=== INPUT DATA ===

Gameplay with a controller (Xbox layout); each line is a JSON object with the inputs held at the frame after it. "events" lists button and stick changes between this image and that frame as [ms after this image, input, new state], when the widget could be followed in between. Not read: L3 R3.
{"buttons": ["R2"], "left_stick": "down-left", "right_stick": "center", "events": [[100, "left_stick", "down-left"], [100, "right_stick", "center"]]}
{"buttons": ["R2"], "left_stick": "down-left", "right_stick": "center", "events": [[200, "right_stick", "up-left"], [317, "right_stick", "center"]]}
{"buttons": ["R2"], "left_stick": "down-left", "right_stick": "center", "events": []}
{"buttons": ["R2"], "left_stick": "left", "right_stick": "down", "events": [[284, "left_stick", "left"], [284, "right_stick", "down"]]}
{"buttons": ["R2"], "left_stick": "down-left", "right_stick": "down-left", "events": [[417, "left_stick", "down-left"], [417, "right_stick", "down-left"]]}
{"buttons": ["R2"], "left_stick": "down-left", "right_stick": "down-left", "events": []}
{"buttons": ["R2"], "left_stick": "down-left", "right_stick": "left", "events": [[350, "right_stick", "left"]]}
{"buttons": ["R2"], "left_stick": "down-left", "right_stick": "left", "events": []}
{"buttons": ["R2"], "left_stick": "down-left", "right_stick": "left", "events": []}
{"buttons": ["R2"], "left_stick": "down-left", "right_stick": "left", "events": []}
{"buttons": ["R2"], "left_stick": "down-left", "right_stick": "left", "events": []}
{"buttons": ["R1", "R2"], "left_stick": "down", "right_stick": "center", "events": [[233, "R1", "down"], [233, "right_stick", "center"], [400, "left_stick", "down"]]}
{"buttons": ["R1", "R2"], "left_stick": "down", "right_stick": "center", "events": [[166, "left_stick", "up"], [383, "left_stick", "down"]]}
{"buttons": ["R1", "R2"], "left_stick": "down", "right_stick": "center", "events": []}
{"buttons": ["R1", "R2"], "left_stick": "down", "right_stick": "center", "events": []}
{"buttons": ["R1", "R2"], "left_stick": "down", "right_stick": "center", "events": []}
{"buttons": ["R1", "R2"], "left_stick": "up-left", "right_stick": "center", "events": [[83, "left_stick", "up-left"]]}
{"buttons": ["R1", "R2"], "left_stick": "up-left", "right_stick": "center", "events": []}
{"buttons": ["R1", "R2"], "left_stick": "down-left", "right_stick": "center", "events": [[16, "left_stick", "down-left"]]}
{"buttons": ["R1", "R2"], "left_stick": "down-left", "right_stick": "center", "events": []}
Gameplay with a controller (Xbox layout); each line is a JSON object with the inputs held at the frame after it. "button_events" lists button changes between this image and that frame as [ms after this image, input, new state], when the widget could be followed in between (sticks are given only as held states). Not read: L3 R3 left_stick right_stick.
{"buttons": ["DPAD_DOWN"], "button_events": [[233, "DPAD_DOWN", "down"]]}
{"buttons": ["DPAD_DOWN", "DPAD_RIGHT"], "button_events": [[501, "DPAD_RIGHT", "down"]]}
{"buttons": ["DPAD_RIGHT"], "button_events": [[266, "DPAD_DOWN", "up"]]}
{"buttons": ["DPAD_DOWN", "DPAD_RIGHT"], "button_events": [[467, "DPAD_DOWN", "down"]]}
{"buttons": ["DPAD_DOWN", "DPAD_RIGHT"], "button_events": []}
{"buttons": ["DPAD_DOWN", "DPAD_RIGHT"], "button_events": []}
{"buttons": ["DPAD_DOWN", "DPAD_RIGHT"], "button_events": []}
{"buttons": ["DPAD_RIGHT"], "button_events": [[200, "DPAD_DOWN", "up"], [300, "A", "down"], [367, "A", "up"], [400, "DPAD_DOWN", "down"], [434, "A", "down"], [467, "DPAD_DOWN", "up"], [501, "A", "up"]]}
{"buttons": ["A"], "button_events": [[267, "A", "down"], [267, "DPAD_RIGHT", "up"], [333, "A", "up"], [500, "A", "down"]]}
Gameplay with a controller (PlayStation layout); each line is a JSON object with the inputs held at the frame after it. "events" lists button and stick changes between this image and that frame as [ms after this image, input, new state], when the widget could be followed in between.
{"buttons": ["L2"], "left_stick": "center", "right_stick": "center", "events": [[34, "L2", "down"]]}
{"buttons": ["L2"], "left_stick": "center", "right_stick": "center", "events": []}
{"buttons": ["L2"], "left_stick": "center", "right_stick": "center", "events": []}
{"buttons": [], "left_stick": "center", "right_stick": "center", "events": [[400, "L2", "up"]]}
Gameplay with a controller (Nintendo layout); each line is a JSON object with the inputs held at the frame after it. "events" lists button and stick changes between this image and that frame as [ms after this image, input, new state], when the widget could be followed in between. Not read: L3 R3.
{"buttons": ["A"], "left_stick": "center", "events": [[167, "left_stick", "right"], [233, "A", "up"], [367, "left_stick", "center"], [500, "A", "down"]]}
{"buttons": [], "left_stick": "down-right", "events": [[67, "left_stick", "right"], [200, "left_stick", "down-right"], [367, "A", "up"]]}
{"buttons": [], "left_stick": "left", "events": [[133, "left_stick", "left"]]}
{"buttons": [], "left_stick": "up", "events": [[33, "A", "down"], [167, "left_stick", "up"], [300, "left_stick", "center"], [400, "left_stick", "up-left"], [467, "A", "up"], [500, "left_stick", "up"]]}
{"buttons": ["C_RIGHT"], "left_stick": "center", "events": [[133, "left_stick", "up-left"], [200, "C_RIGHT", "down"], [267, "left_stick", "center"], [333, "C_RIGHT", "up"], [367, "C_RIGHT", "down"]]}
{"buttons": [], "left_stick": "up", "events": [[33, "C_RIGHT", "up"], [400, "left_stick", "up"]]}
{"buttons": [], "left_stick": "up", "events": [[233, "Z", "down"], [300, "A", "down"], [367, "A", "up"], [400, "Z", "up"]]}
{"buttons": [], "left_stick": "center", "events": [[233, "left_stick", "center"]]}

===

▶ PROBLEM DESCRIPTION
Nothing in the listing above may be altered; transcribe all of it.

▶ EXERCISE OUTPUT
Gameplay with a controller (Xbox layout); each line is a JSON object with the inputs held at the frame after it. "events" lists button and stick changes between this image and that frame as [ms after this image, input, new state], when the widget could be followed in between. Not read: L3 R3.
{"buttons": ["R2"], "left_stick": "down-left", "right_stick": "center", "events": [[100, "left_stick", "down-left"], [100, "right_stick", "center"]]}
{"buttons": ["R2"], "left_stick": "down-left", "right_stick": "center", "events": [[200, "right_stick", "up-left"], [317, "right_stick", "center"]]}
{"buttons": ["R2"], "left_stick": "down-left", "right_stick": "center", "events": []}
{"buttons": ["R2"], "left_stick": "left", "right_stick": "down", "events": [[284, "left_stick", "left"], [284, "right_stick", "down"]]}
{"buttons": ["R2"], "left_stick": "down-left", "right_stick": "down-left", "events": [[417, "left_stick", "down-left"], [417, "right_stick", "down-left"]]}
{"buttons": ["R2"], "left_stick": "down-left", "right_stick": "down-left", "events": []}
{"buttons": ["R2"], "left_stick": "down-left", "right_stick": "left", "events": [[350, "right_stick", "left"]]}
{"buttons": ["R2"], "left_stick": "down-left", "right_stick": "left", "events": []}
{"buttons": ["R2"], "left_stick": "down-left", "right_stick": "left", "events": []}
{"buttons": ["R2"], "left_stick": "down-left", "right_stick": "left", "events": []}
{"buttons": ["R2"], "left_stick": "down-left", "right_stick": "left", "events": []}
{"buttons": ["R1", "R2"], "left_stick": "down", "right_stick": "center", "events": [[233, "R1", "down"], [233, "right_stick", "center"], [400, "left_stick", "down"]]}
{"buttons": ["R1", "R2"], "left_stick": "down", "right_stick": "center", "events": [[166, "left_stick", "up"], [383, "left_stick", "down"]]}
{"buttons": ["R1", "R2"], "left_stick": "down", "right_stick": "center", "events": []}
{"buttons": ["R1", "R2"], "left_stick": "down", "right_stick": "center", "events": []}
{"buttons": ["R1", "R2"], "left_stick": "down", "right_stick": "center", "events": []}
{"buttons": ["R1", "R2"], "left_stick": "up-left", "right_stick": "center", "events": [[83, "left_stick", "up-left"]]}
{"buttons": ["R1", "R2"], "left_stick": "up-left", "right_stick": "center", "events": []}
{"buttons": ["R1", "R2"], "left_stick": "down-left", "right_stick": "center", "events": [[16, "left_stick", "down-left"]]}
{"buttons": ["R1", "R2"], "left_stick": "down-left", "right_stick": "center", "events": []}
Gameplay with a controller (Xbox layout); each line is a JSON object with the inputs held at the frame after it. "button_events" lists button changes between this image and that frame as [ms after this image, input, new state], when the widget could be followed in between (sticks are given only as held states). Not read: L3 R3 left_stick right_stick.
{"buttons": ["DPAD_DOWN"], "button_events": [[233, "DPAD_DOWN", "down"]]}
{"buttons": ["DPAD_DOWN", "DPAD_RIGHT"], "button_events": [[501, "DPAD_RIGHT", "down"]]}
{"buttons": ["DPAD_RIGHT"], "button_events": [[266, "DPAD_DOWN", "up"]]}
{"buttons": ["DPAD_DOWN", "DPAD_RIGHT"], "button_events": [[467, "DPAD_DOWN", "down"]]}
{"buttons": ["DPAD_DOWN", "DPAD_RIGHT"], "button_events": []}
{"buttons": ["DPAD_DOWN", "DPAD_RIGHT"], "button_events": []}
{"buttons": ["DPAD_DOWN", "DPAD_RIGHT"], "button_events": []}
{"buttons": ["DPAD_RIGHT"], "button_events": [[200, "DPAD_DOWN", "up"], [300, "A", "down"], [367, "A", "up"], [400, "DPAD_DOWN", "down"], [434, "A", "down"], [467, "DPAD_DOWN", "up"], [501, "A", "up"]]}
{"buttons": ["A"], "button_events": [[267, "A", "down"], [267, "DPAD_RIGHT", "up"], [333, "A", "up"], [500, "A", "down"]]}
Gameplay with a controller (PlayStation layout); each line is a JSON object with the inputs held at the frame after it. "events" lists button and stick changes between this image and that frame as [ms after this image, input, new state], when the widget could be followed in between.
{"buttons": ["L2"], "left_stick": "center", "right_stick": "center", "events": [[34, "L2", "down"]]}
{"buttons": ["L2"], "left_stick": "center", "right_stick": "center", "events": []}
{"buttons": ["L2"], "left_stick": "center", "right_stick": "center", "events": []}
{"buttons": [], "left_stick": "center", "right_stick": "center", "events": [[400, "L2", "up"]]}
Gameplay with a controller (Nintendo layout); each line is a JSON object with the inputs held at the frame after it. "events" lists button and stick changes between this image and that frame as [ms after this image, input, new state], when the widget could be followed in between. Not read: L3 R3.
{"buttons": ["A"], "left_stick": "center", "events": [[167, "left_stick", "right"], [233, "A", "up"], [367, "left_stick", "center"], [500, "A", "down"]]}
{"buttons": [], "left_stick": "down-right", "events": [[67, "left_stick", "right"], [200, "left_stick", "down-right"], [367, "A", "up"]]}
{"buttons": [], "left_stick": "left", "events": [[133, "left_stick", "left"]]}
{"buttons": [], "left_stick": "up", "events": [[33, "A", "down"], [167, "left_stick", "up"], [300, "left_stick", "center"], [400, "left_stick", "up-left"], [467, "A", "up"], [500, "left_stick", "up"]]}
{"buttons": ["C_RIGHT"], "left_stick": "center", "events": [[133, "left_stick", "up-left"], [200, "C_RIGHT", "down"], [267, "left_stick", "center"], [333, "C_RIGHT", "up"], [367, "C_RIGHT", "down"]]}
{"buttons": [], "left_stick": "up", "events": [[33, "C_RIGHT", "up"], [400, "left_stick", "up"]]}
{"buttons": [], "left_stick": "up", "events": [[233, "Z", "down"], [300, "A", "down"], [367, "A", "up"], [400, "Z", "up"]]}
{"buttons": [], "left_stick": "center", "events": [[233, "left_stick", "center"]]}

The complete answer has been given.